Case ID: f2d_170/html/0238-01.html
Source: Caselaw Access Project
Author: {"author": "PER CURIAM.", "license": "Public Domain", "url": "https://static.case.law/"}
Date Created: 2024-08-24T03:29:51.129683

PENNSYLVANIA R. CO. v. FOLGER.
    No. 10660.
    United States Court of Appeals Sixth Circuit.
    Oct. 25, 1948.
    R. H. Treffinger, of Columbus, Ohio (Burr, Porter Stanley & Treffinger, of Columbus, Ohio, on the brief; Charles S. Gillispie, of Columbus, Ohio, of counsel), for appellant.
    Russell Leasure, of Columbus, Ohio (Paul M. Herbert, of Columbus, Ohio, on the brief; Herbert & Dombey, of Columbus, Ohio, of counsel), for appellee.
    Before ALLEN, MARTIN, and MILLER, Circuit Judges.
   PER CURIAM.

This appeal is prosecuted from a judgment of the District Court entered on a jury verdict in a personal injury case arising out of a collision on a grade crossing-between an automobile driven by appellee’s decedent and a passenger train of appel-( lant’s railroad.- The accident occurred in the village of West Lafayette, Coshocton County, Ohio. The decedent was driving his automobile at about midnight in a southerly direction on State Route 93. At the grade crossing there are four sets of railroad tracks, an east-bound and westbound main track, and two spur tracks, one to the north and one to the south of the main tracks. Flasher light signals were located at the northwest and southeast corners of the crossing, and it is conceded that the track circuit extends 3387 feet in both directions, east and west. As the decedent approached the Crossing a freight train, was standing east of the crossing on the west-bound track, with the front end of the engine some 250 or 300 feet east of the highway. A passenger train was approaching on the east-bound track, that is, the south track. The flasher lights were operating. An eyewitness, Harry Goodwin, saw the decedent’s automobile slow down, but it did not stop and continued across the crossing without materially changing its speed, and was struck by the oncoming passenger train. When Goodwin first saw the engine of the passenger train the automobile was approximately three feet north of the northerly spur track, some 60 or 70 feet from the east-bound track. Its speed was not quite ten miles per hour. At that time the passenger train was passing the tool shed, which is conceded to be approximately 490 feet west of State Route 93.
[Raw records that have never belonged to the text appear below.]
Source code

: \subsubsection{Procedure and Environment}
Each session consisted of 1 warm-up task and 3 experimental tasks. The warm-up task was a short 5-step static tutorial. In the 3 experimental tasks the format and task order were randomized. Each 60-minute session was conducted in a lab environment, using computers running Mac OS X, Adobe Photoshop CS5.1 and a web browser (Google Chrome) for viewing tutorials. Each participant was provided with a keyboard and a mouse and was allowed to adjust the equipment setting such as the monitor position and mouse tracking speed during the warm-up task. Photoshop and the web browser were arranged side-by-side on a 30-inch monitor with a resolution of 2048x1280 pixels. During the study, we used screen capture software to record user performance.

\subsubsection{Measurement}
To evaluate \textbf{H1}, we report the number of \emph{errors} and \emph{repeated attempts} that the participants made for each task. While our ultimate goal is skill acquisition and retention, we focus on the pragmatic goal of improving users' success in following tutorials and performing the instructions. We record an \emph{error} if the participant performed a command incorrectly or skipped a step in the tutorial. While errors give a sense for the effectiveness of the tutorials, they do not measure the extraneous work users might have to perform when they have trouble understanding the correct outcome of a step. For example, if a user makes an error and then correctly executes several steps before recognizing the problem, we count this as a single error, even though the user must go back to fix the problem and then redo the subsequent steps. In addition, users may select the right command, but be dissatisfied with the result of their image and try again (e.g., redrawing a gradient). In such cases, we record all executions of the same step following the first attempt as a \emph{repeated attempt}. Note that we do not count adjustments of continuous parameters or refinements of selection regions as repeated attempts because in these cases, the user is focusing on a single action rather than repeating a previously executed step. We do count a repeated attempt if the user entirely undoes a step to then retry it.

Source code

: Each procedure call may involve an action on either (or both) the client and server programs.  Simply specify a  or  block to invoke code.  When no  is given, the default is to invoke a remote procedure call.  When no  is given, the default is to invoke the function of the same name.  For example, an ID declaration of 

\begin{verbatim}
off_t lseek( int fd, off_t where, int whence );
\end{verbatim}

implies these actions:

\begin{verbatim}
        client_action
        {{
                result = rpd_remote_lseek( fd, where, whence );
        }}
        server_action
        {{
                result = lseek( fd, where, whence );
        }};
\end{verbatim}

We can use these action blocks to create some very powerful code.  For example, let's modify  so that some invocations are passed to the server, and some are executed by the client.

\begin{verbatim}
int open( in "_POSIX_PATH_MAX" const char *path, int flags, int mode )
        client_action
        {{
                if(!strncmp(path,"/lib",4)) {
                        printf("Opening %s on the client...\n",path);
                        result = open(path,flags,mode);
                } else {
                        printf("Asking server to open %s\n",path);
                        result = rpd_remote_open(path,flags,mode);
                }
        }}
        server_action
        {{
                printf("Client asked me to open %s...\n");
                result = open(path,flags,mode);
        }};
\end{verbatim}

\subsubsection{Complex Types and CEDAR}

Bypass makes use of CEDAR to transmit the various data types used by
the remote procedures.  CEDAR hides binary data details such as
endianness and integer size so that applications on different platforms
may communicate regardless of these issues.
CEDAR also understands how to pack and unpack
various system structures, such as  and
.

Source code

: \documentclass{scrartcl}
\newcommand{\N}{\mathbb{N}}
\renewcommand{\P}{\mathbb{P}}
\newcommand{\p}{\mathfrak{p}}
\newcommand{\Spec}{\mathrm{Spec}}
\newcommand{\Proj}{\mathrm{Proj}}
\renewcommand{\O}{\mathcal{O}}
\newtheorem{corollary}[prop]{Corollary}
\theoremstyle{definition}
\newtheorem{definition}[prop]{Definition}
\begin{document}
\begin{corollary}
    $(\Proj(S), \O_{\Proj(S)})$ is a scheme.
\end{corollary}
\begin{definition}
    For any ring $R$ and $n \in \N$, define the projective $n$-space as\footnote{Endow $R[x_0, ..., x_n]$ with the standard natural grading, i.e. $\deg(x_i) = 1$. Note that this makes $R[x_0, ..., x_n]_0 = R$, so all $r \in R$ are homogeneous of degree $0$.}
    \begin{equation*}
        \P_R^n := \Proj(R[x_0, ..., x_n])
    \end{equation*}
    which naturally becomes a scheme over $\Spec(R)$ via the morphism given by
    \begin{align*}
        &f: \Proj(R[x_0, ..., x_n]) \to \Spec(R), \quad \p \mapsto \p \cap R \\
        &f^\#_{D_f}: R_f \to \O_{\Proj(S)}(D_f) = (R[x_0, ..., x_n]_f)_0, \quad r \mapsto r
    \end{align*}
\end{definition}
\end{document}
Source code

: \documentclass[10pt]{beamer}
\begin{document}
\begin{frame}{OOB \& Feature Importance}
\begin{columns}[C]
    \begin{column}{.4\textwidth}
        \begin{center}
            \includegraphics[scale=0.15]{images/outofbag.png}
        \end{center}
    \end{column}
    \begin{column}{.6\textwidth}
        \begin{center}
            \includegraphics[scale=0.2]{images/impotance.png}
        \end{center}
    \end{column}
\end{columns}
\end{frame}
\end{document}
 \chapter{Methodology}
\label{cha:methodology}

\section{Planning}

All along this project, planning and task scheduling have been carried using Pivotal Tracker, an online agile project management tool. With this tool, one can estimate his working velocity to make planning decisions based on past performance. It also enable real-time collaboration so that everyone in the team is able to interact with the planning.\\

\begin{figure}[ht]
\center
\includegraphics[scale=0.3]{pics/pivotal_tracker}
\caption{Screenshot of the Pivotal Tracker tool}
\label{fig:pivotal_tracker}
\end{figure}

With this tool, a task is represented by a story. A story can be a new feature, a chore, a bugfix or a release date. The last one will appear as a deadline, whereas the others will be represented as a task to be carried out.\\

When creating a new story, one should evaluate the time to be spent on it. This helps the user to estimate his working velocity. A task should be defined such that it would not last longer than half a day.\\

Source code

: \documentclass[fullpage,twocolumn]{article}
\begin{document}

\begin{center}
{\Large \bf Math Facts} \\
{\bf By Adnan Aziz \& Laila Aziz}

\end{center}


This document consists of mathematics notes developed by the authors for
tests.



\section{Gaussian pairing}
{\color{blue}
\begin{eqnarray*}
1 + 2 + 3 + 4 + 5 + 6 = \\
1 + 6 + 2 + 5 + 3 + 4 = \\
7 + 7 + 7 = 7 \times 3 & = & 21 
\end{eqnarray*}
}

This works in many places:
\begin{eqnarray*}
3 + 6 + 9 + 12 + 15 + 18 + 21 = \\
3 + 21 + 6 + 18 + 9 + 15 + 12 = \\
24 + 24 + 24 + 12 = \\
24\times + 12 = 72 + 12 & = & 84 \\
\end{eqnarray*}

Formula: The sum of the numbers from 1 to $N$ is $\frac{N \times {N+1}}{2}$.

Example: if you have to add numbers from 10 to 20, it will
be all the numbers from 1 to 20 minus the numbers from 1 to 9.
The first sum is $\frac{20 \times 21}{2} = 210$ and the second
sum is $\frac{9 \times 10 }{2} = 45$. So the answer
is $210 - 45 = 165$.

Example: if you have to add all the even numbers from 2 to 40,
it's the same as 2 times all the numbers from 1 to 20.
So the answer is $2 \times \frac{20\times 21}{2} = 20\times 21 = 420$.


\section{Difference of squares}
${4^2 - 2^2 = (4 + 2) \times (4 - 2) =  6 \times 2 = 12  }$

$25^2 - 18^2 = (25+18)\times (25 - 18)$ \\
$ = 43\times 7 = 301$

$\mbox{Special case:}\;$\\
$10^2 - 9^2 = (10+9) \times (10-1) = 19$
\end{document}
The engineer and conductor testified that the whistle was sounded according to the statute, and a resident of a house a block away heard the whistle; but Goodwin did not hear it. The decedent was killed in the collision, and hence some of the most important testimony in the case with reference to the events which led up to the accident is that of Goodwin.

We deem it unnecessary to discuss the question of physical obstructions on the right of way and the layout of the tracks, because in our view one proposition is determinative, namely, that the evidence, when considered in the light most favorable to the' appellee, establishes as a matter of law that the decedent was guilty of contributory negligence which proximately contributed to cause his death. It is uncontradicted on this record that the decedent drove across the crossing in violation of statute, and thus was guilty of negligence per se.
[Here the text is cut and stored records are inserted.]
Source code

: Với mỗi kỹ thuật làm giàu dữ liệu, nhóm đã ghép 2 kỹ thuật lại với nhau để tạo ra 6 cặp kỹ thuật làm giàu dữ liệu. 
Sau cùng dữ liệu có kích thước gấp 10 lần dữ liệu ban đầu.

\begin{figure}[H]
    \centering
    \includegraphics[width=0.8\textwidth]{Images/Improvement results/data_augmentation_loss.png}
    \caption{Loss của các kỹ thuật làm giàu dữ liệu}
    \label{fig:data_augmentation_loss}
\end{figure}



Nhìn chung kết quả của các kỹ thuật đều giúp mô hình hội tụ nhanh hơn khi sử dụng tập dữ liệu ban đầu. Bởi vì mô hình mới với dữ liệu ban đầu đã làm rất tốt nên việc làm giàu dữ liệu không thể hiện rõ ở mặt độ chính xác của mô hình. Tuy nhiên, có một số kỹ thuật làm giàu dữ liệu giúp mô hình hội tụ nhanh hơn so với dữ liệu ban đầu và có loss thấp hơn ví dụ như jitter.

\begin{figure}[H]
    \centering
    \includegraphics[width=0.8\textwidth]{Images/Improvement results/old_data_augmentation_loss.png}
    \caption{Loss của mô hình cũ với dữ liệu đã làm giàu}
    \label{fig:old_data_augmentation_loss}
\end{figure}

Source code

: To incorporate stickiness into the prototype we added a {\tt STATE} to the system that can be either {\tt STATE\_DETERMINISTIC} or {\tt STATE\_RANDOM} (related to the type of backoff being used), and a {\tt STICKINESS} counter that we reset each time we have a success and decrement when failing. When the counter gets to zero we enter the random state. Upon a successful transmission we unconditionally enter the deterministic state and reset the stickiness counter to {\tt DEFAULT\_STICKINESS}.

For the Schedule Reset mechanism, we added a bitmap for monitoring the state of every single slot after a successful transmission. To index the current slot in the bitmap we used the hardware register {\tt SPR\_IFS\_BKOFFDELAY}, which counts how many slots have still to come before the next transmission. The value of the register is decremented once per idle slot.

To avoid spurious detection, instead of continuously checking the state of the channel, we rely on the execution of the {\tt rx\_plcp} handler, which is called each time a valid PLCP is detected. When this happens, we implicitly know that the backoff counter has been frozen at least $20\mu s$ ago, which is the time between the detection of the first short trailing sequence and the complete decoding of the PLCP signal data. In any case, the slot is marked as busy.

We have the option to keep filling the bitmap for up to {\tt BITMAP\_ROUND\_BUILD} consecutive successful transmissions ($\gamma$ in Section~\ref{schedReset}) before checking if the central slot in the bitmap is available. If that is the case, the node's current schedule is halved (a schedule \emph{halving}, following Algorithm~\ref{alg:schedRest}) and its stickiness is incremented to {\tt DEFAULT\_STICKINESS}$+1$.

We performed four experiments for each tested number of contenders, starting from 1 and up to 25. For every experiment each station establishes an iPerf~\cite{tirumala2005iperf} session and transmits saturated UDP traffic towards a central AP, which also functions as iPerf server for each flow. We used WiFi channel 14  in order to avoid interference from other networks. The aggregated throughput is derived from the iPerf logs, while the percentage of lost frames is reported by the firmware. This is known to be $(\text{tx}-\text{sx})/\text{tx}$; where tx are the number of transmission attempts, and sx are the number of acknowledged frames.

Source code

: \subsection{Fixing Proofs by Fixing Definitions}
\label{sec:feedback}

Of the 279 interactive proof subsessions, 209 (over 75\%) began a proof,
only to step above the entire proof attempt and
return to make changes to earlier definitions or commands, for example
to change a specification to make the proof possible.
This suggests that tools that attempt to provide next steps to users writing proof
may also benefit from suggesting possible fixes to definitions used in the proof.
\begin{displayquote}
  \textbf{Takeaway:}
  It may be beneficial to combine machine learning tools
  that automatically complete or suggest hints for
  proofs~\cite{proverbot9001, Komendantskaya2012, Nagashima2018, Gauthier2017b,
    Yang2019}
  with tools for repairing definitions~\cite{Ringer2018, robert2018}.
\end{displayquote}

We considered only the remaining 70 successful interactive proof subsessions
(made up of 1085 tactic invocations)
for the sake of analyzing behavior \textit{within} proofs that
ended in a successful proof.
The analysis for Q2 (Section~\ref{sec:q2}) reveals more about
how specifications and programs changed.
Section 6307-60, General Code of Ohio, provides:

“No person shall drive a vehicle across a railroad grade crossing when:
“(a) A clearly visible electric or mechanical signal device gives warning of the immediate approach of a train * * *

' Here the uncontradicted evidence shows that flasher lights were in operation during the entire period of the accident. The locomotive was some 490 feet west of the crossing, going 70 miles an hour at the time the automobile was some 70 feet from the track. The all-important fact is that the passenger train was within the circuit of the flasher light, which is conceded to be 3387 feet west of the crossing, as the decedent drove up to the tracks. In its answer to one of the interrogatories, the jury specifically found that at the time the decedent drove his automobile upon the crossing where the collision occurred, the electric mechanical signal device was giving warning of the immediate approach of a train. The fact that the flasher light was also giving warning of the presence of the standing freight train does not affect the determinative importance of the circumstance that the decedent had warning of the approach of the passenger train.
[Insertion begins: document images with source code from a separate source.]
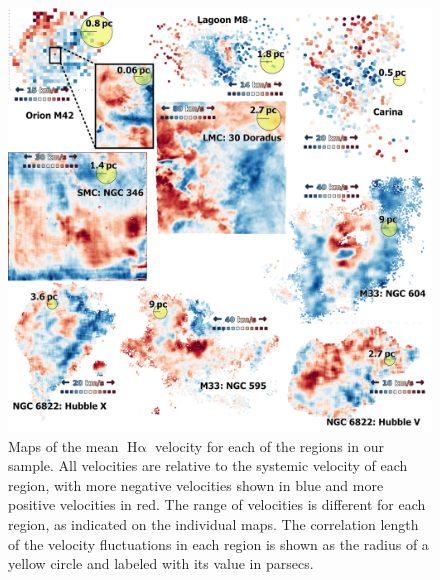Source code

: \documentclass[fleqn,usenatbib, useAMS, a4paper]{mnras}
\newcommand\ha{\ensuremath{\text{H}\upalpha}}
\begin{document}
\begin{figure}
  \centering
  \includegraphics[width=\linewidth]{Figures/velocity-maps-mosaic}
  \caption{
    Maps of the mean \ha{} velocity for each of the regions in our sample.
    All velocities are relative to the systemic velocity of each region,
    with more negative velocities shown in blue and more positive velocities in red.
    The range of velocities is different for each region, as indicated on the individual maps.
    The correlation length of the velocity fluctuations in each region
    is shown as the radius of a yellow circle and labeled with its value in parsecs. 
  }
  \label{fig:velocity-maps}
\end{figure}
\end{document}

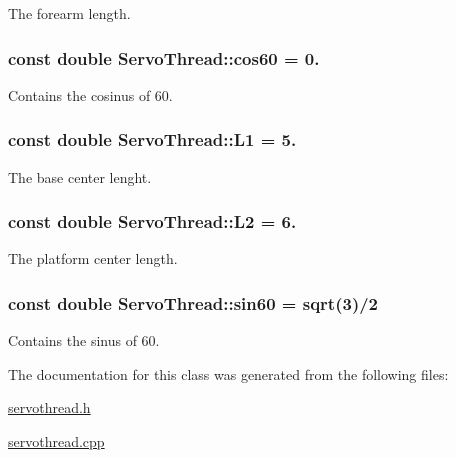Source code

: The forearm length. 

\hypertarget{class_servo_thread_a86dc58ff23326f939cd6fb610ac90d53}{}
\subsubsection[{cos60}]{\setlength{\rightskip}{0pt plus 5cm}const double Servo\+Thread\+::cos60 = 0.\hspace{0.3cm}{\ttfamily [private]}}\label{class_servo_thread_a86dc58ff23326f939cd6fb610ac90d53}


Contains the cosinus of 60. 

\hypertarget{class_servo_thread_a6281142e50115dd8c914c14cfae6f90d}{}
\subsubsection[{L1}]{\setlength{\rightskip}{0pt plus 5cm}const double Servo\+Thread\+::\+L1 = 5.\hspace{0.3cm}{\ttfamily [private]}}\label{class_servo_thread_a6281142e50115dd8c914c14cfae6f90d}


The base center lenght. 

\hypertarget{class_servo_thread_a3d51c16b1f498b48a6ecbfaadaba6ed2}{}
\subsubsection[{L2}]{\setlength{\rightskip}{0pt plus 5cm}const double Servo\+Thread\+::\+L2 = 6.\hspace{0.3cm}{\ttfamily [private]}}\label{class_servo_thread_a3d51c16b1f498b48a6ecbfaadaba6ed2}


The platform center length. 

\hypertarget{class_servo_thread_aaa3e2dd194949b12f8a41ebd0d62fde9}{}
\subsubsection[{sin60}]{\setlength{\rightskip}{0pt plus 5cm}const double Servo\+Thread\+::sin60 = sqrt(3)/2\hspace{0.3cm}{\ttfamily [private]}}\label{class_servo_thread_aaa3e2dd194949b12f8a41ebd0d62fde9}


Contains the sinus of 60. 



The documentation for this class was generated from the following files\+:\begin{DoxyCompactItemize}
\item 
\hyperlink{servothread_8h}{servothread.\+h}\item 
\hyperlink{servothread_8cpp}{servothread.\+cpp}\end{DoxyCompactItemize}
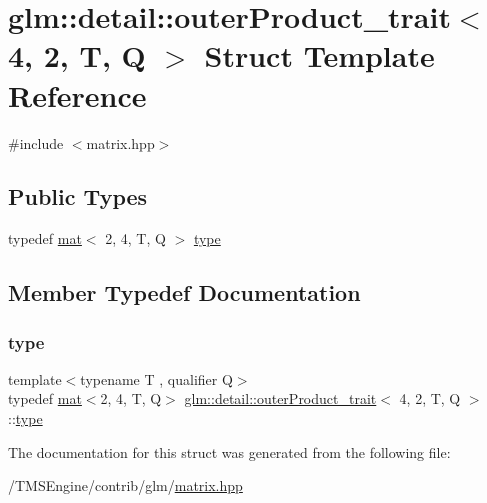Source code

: \hypertarget{structglm_1_1detail_1_1outer_product__trait_3_014_00_012_00_01_t_00_01_q_01_4}{}\section{glm\+:\+:detail\+:\+:outer\+Product\+\_\+trait$<$ 4, 2, T, Q $>$ Struct Template Reference}
\label{structglm_1_1detail_1_1outer_product__trait_3_014_00_012_00_01_t_00_01_q_01_4}


{\ttfamily \#include $<$matrix.\+hpp$>$}

\subsection*{Public Types}
\begin{DoxyCompactItemize}
\item 
typedef \hyperlink{structglm_1_1mat}{mat}$<$ 2, 4, T, Q $>$ \hyperlink{structglm_1_1detail_1_1outer_product__trait_3_014_00_012_00_01_t_00_01_q_01_4_a147defb160b17d4193e19a64618c035e}{type}
\end{DoxyCompactItemize}


\subsection{Member Typedef Documentation}
\mbox{\label{structglm_1_1detail_1_1outer_product__trait_3_014_00_012_00_01_t_00_01_q_01_4_a147defb160b17d4193e19a64618c035e}} 
\subsubsection{\texorpdfstring{type}{type}}
{\footnotesize\ttfamily template$<$typename T , qualifier Q$>$ \\
typedef \hyperlink{structglm_1_1mat}{mat}$<$2, 4, T, Q$>$ \hyperlink{structglm_1_1detail_1_1outer_product__trait}{glm\+::detail\+::outer\+Product\+\_\+trait}$<$ 4, 2, T, Q $>$\+::\hyperlink{structglm_1_1detail_1_1outer_product__trait_3_014_00_012_00_01_t_00_01_q_01_4_a147defb160b17d4193e19a64618c035e}{type}}



The documentation for this struct was generated from the following file\+:\begin{DoxyCompactItemize}
\item 
/\+T\+M\+S\+Engine/contrib/glm/\hyperlink{matrix_8hpp}{matrix.\+hpp}\end{DoxyCompactItemize}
Under these conceded facts, the case falls squarely within the ambit of § 6307-60, General Code of Ohio. Driving across the grade crossing under these circumstances was negligence per se, under long-established Ohio law. Schell v. DuBois, 94 Ohio St. 93, 113 N.E. 664, L.R.A:1917A, 710; Pennsylvania R. Co. v. Moses, 125 Ohio St. 621, 184 N.E. 8.

The judgment is reversed and the case is remanded with instructions to enter judgment for the appellant.